Christina Mesa, Lecturer, American Studies and by courtesy, Comparative Literature
Christina has been teaching at Stanford since 1997. She is interested in vehicles of change -- geographic, social, vocational, status, and self-image -- and is currently writing Auto-mobility: the Car in American Literature and Culture with students from her Revs sponsored class On the Road: Cars and the Auto-Mobility of Race, Gender, Class, and Age in American Literature. The automobile provides a liberating power for drivers, in particular, for the working class, women, and people of color. Her current scholarship seeks to show how the car accelerates personal transformations and reversals of fortunes once unthinkable in our society. Projects for 2012-13 include: Nella’s Solo, a film based on the life of Harlem Renaissance writer Nella Larsen and Car Fashioned: Advertising Americans in the Age of Auto-production.
Robert Schwarzwalder, Associate University Librarian for Engineering & Science Libraries, Stanford University Libraries
Bob Schwarzwalder manages the digital library IT division as well as seven of Stanford’s six science and engineering libraries. He has held administrative positions in libraries and information centers in academia and industry. In a former position, Schwarzwalder managed Ford Motor Company’s global library system and developed an information research group focused on text mining, competitive intelligence systems and imbedding information technologies into vehicles. He has served on advisory boards for several publishers and database producers and has done consulting work with engineering societies, database producers and U.S. companies. Schwarzwalder is overseeing the digitization of the Revs Institute archives and the creation of a digital library for the Revs Institute and development of the new Revs Program website.
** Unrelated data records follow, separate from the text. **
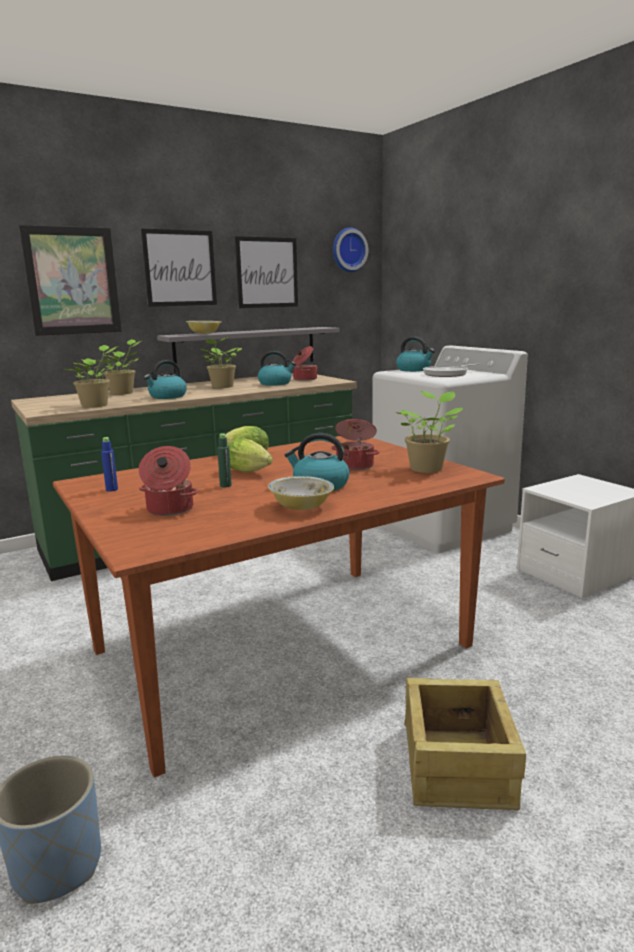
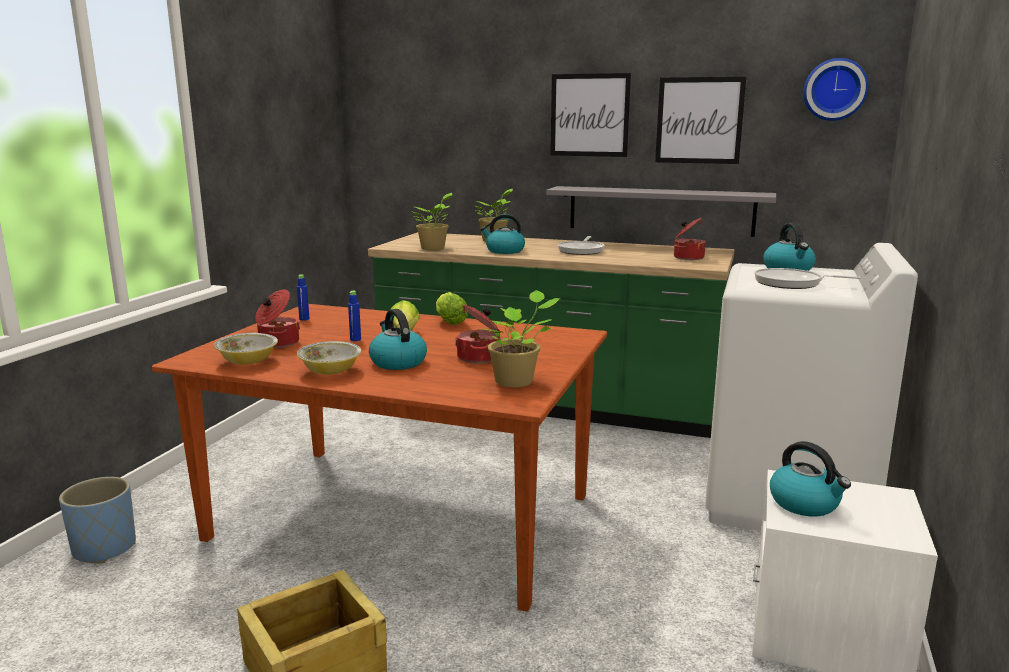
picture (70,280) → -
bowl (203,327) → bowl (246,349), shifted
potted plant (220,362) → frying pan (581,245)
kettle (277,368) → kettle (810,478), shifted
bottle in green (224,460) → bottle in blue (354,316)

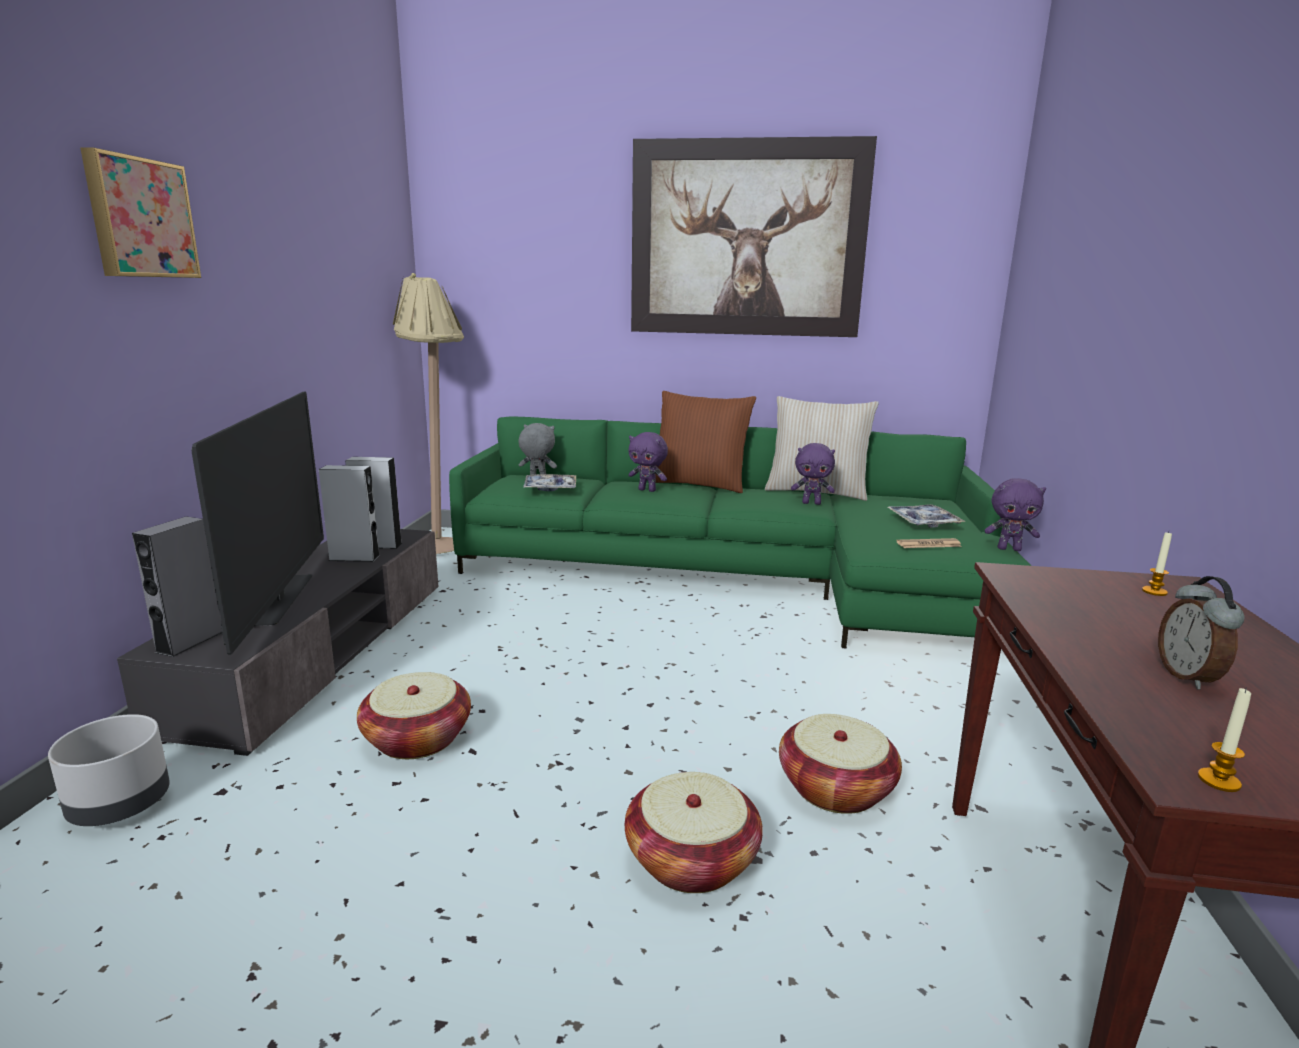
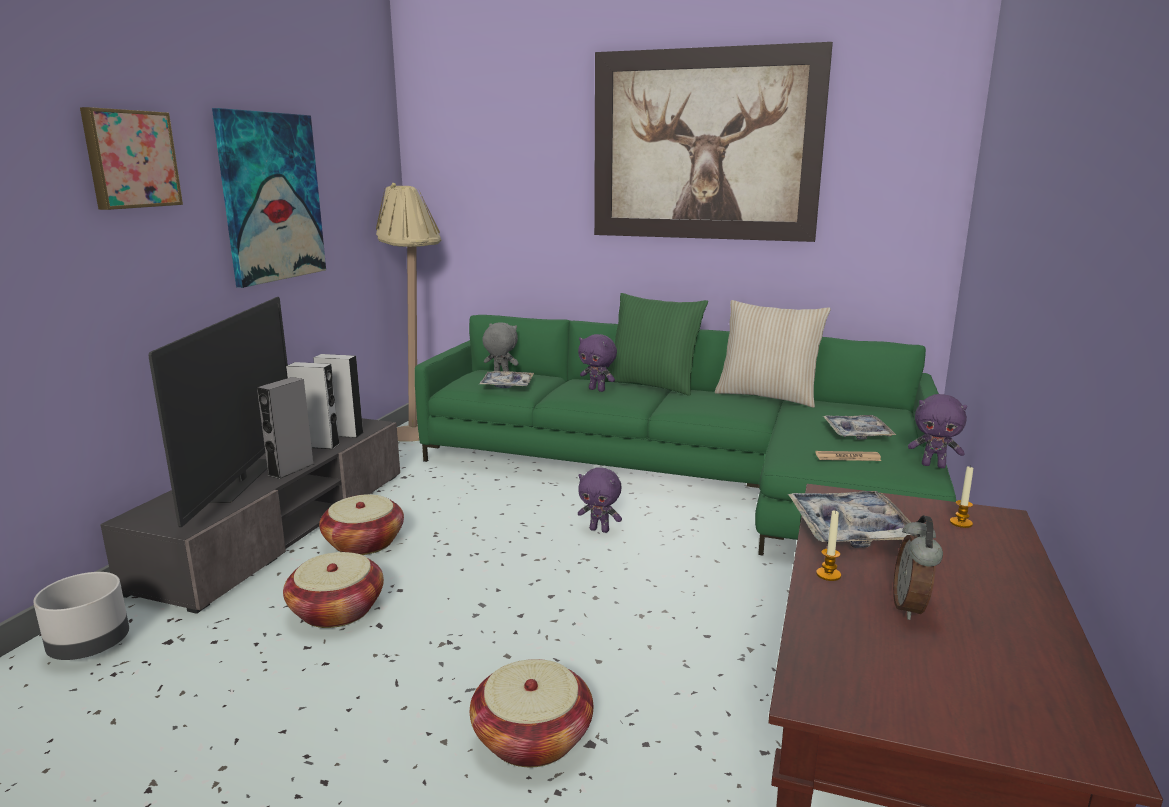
pillow in brown (706,442) → pillow in green (656,344)
plush toy in purple (813,474) → plush toy in purple (600,500), shifted
speaker in grey (177,586) → speaker in grey (285,428), shifted
candle (1224,740) → candle (828,545), shifted
basket (840,764) → basket (361,524), shifted
- → picture (269,198)
- → tray (854,519)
Michael Shanks, Professor of Classics and Faculty of the Stanford Archaeology Center
For Michael, archaeologists do not discover the past; they work on what remains. Michael's research has taken in the building of prehistoric monuments in northern Europe (megaliths and mortuary practices), art and manufacture in the early cities of the Mediterranean (ancient Greek perfume jars), and life at the edge of the Roman empire (he currently directs the excavation of Vinovium, a Roman town in the English/Scottish borders). He has also researched ontemporary design (beer cans, and cars), and has worked with contemporary artists on the presence of the past, in deep-mapping historical senses of place, and in pragmatogony - accounts of the genealogy of things, where things have come from. At Stanford he teaches in programs in Classics, Archaeology, Urban Studies, Science, Technology and Society, Writing and Rhetoric, and in the d.school.
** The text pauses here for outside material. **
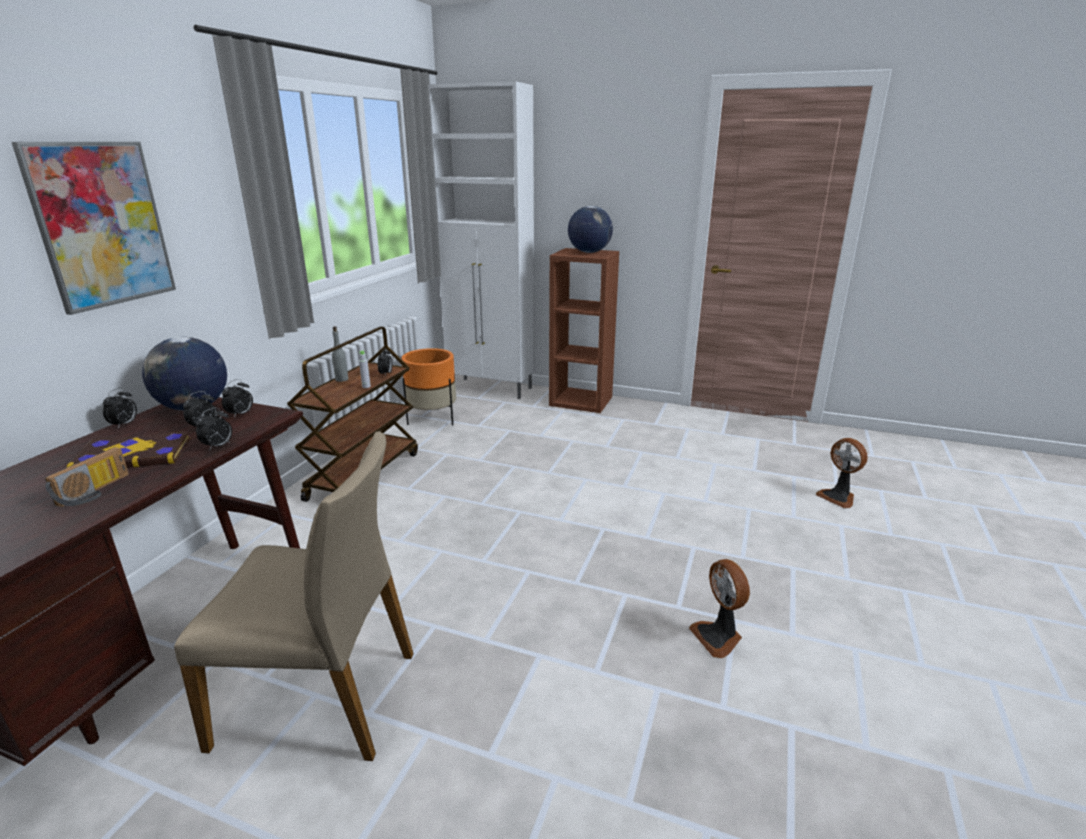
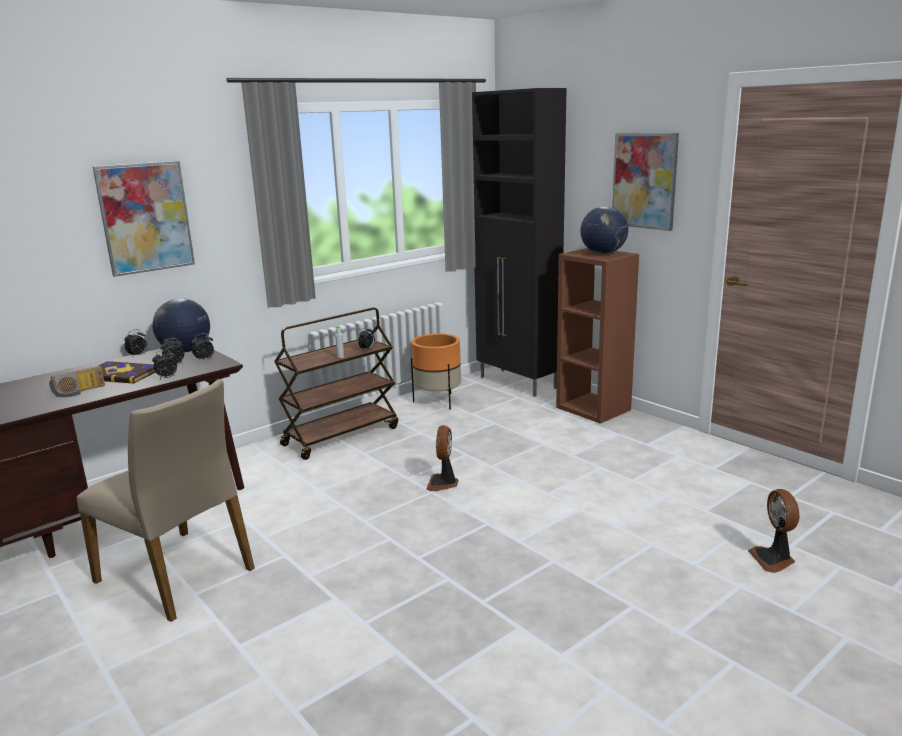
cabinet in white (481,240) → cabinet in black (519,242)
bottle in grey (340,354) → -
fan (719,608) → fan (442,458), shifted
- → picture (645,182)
Murray Smith, Motorsport Consultant
Murray Smith has been around cars all his life, competing, managing teams, developing race cars, collecting, and creating events. Over the years, he has owned a Maserati 250F, a Porsche 956, a Frazer Nash Le Mans, a Packard 160 Woody, and two Lotus 15s. He also had a Ferrari SWB as his only car, which he parked in the street outside his Manhattan apartment. Formerly a senior executive in one of the world's leading advertising agencies, he is a member of both the British Racing Drivers' Club and the Road Racing Drivers Club. He was the founder of the Louis Vuitton Classic at Rockefeller Centre, and is currently Chairman of the Lime Rock Historic Festival. He has also been instrumental in generating substantial commercial sponsorship for motoring events. Smith remains a consultant on motorsports and motoring to several major corporations, a contributor to prominent historic motoring publications and an advisor to the Revs Program.